Why not Opus. You could run the scoring through a frontier model. It would be marginally better. It would also cost twenty or thirty times more per call and take three or four times longer. A frontier model on a small task is not a feature, it is a category error. The moment you use a frontier model to judge a one-sentence field, you have turned a background system into a budget item your CFO will see.

There is a deeper reason too. The scoring model is a second-order system — it judges other things, and other things are then acted upon based on the judgement. Second-order systems should be cheap, predictable, and well-characterised. A frontier model in that seat will drift as it is updated; a small model will drift less. You want the judge to be boring.

Why not a classifier. The alternative at the other extreme is a dedicated classifier — a small fine-tuned model that scores quality. We looked at this seriously. The problem is that the rubric is different per field type, and new field types are added by customers in their team layers every week. A classifier would need to be retrained every time we introduced a new field type. Haiku handles that variation in the prompt, correctly, for cents. The flexibility is worth the small loss in raw accuracy.

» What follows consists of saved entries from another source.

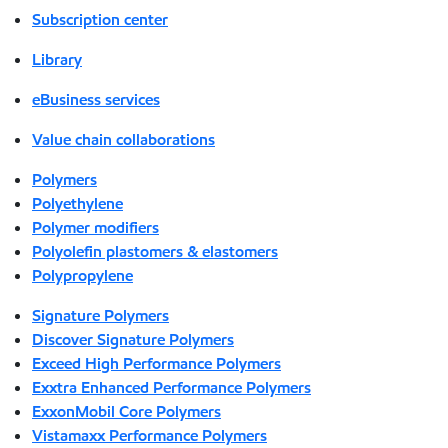
Subscription center
Library
eBusiness services
Value chain collaborations
Polymers
Polyethylene
Polymer modifiers
Polyolefin plastomers & elastomers
Polypropylene
Signature Polymers
Discover Signature Polymers
Exceed High Performance Polymers
Exxtra Enhanced Performance Polymers
ExxonMobil Core Polymers
Vistamaxx Performance Polymers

What the dots actually change. The dot is not decoration. When an agent resolves the layers it needs for a task, it sees the dots alongside the values. Sharp fields are used with confidence. Thin fields are used, but the agent is instructed to flag its own uncertainty in the output — “drafted based on a thin client preference; worth a skim.” Empty fields are escalated: the agent pauses, proposes that the gap be filled, and files a review queue item. No guessing into a silent void.

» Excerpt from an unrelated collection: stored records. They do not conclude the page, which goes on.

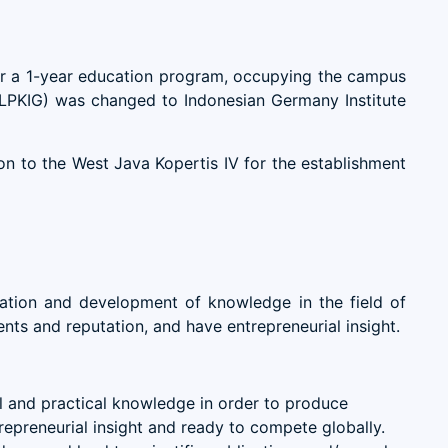
or a 1-year education program, occupying the campus
 (LPKIG) was changed to Indonesian Germany Institute
 to the West Java Kopertis IV for the establishment
ation and development of knowledge in the field of
nts and reputation, and have entrepreneurial insight.
al and practical knowledge in order to produce
repreneurial insight and ready to compete globally.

That is the whole loop. Haiku scores. Agents read the scores. The team sees, for every field, whether their context is carrying weight or leaking it. When a field sits on “thin” for a week, someone gets a nudge. When a field gets flagged empty by three separate agent runs, it shows up at the top of the owner’s queue.

The bigger pattern. I think the right way to build agent systems is to use small models for the small, repetitive, well-defined tasks, and the frontier model only for the place where judgement actually matters — the user-facing draft, the decision, the synthesis. Most products in this category invert that. They use the best model for everything, which is expensive, slow, and — counter-intuitively — less reliable, because the best model brings unpredictable creativity to a place that needed a boring judge.

Haiku as the reviewer is the concrete form of that belief. If you are designing an agent system and you find yourself reaching for the frontier model for a task that runs ten thousand times a day, stop and ask whether a smaller model would do. It usually will.